→ **Required work**
Can you reproduce every line of the entries below without changes, leaving the pictures out of your answer?

==========

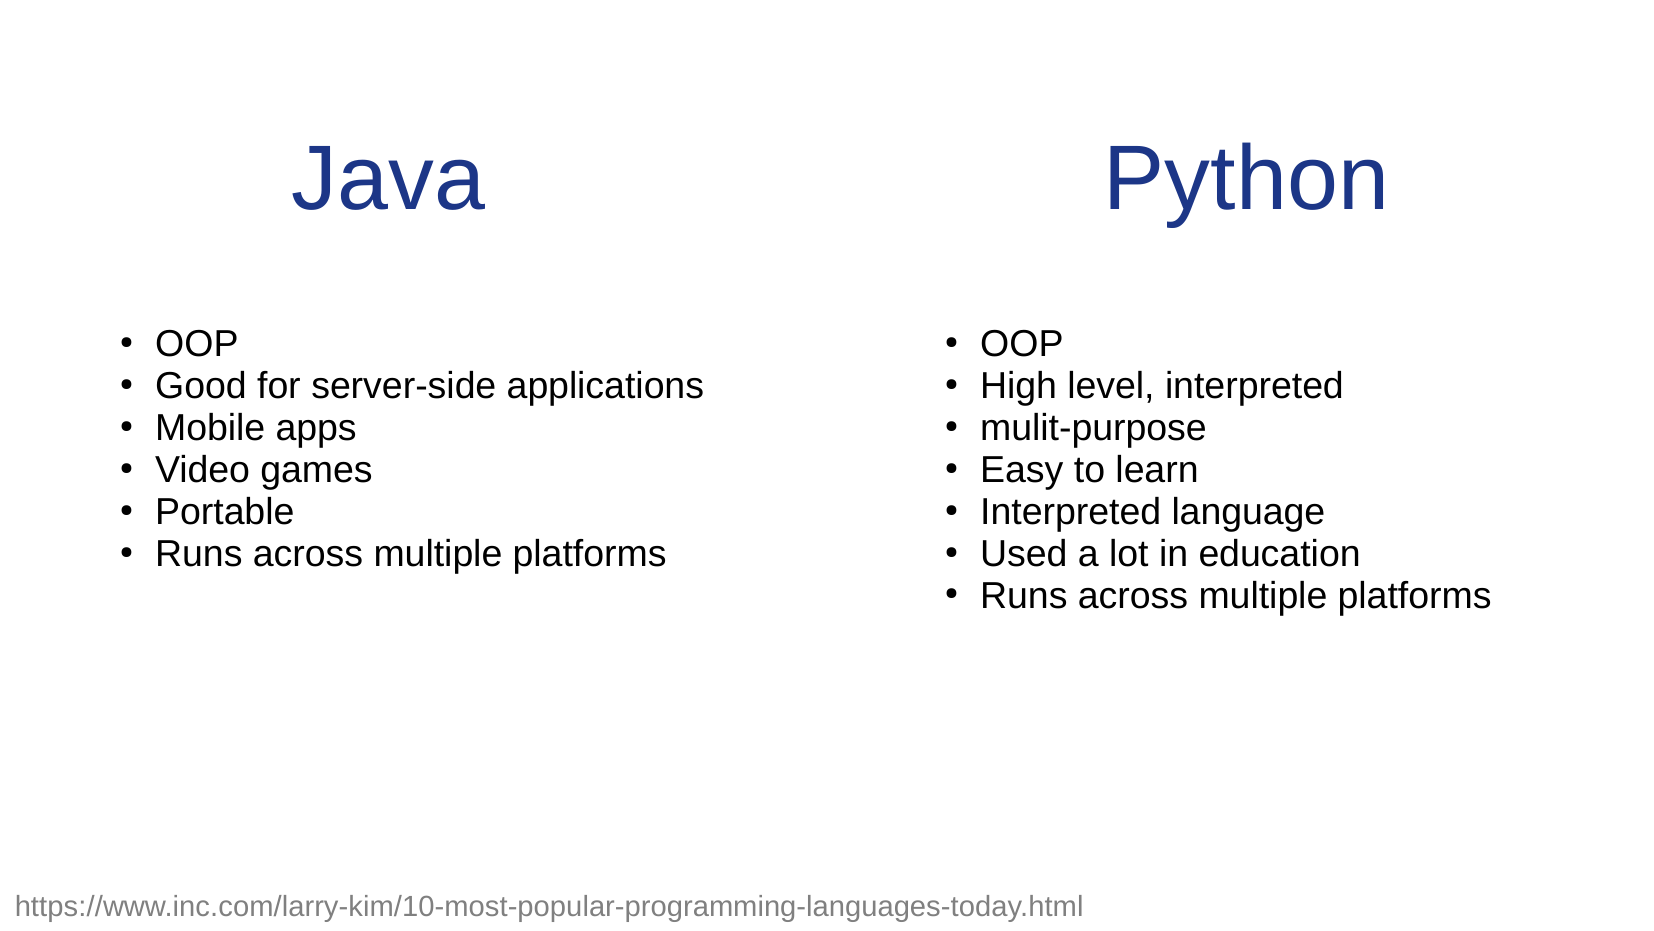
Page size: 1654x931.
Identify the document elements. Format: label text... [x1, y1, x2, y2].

text_box https://www.inc.com/larry-kim/10-most-popular-programming-languages-today.html [0, 882, 1651, 931]
text_box [101, 217, 1591, 758]
text_box OOP Good for server-side applications Mobile apps Video games Portable Runs across multiple platforms [105, 315, 886, 582]
title Python [930, 99, 1564, 256]
text_box OOP High level, interpreted mulit-purpose Easy to learn Interpreted language Used a lot in education Runs across multiple platforms [930, 315, 1591, 624]
title Java [71, 99, 706, 256]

==========

→ **Reply to the task**
Page size: 1654x931.
Identify the document elements. Format: label text... [x1, y1, x2, y2].

text_box https://www.inc.com/larry-kim/10-most-popular-programming-languages-today.html [0, 882, 1651, 931]
text_box [101, 217, 1591, 758]
text_box OOP Good for server-side applications Mobile apps Video games Portable Runs across multiple platforms [105, 315, 886, 582]
title Python [930, 99, 1564, 256]
text_box OOP High level, interpreted mulit-purpose Easy to learn Interpreted language Used a lot in education Runs across multiple platforms [930, 315, 1591, 624]
title Java [71, 99, 706, 256]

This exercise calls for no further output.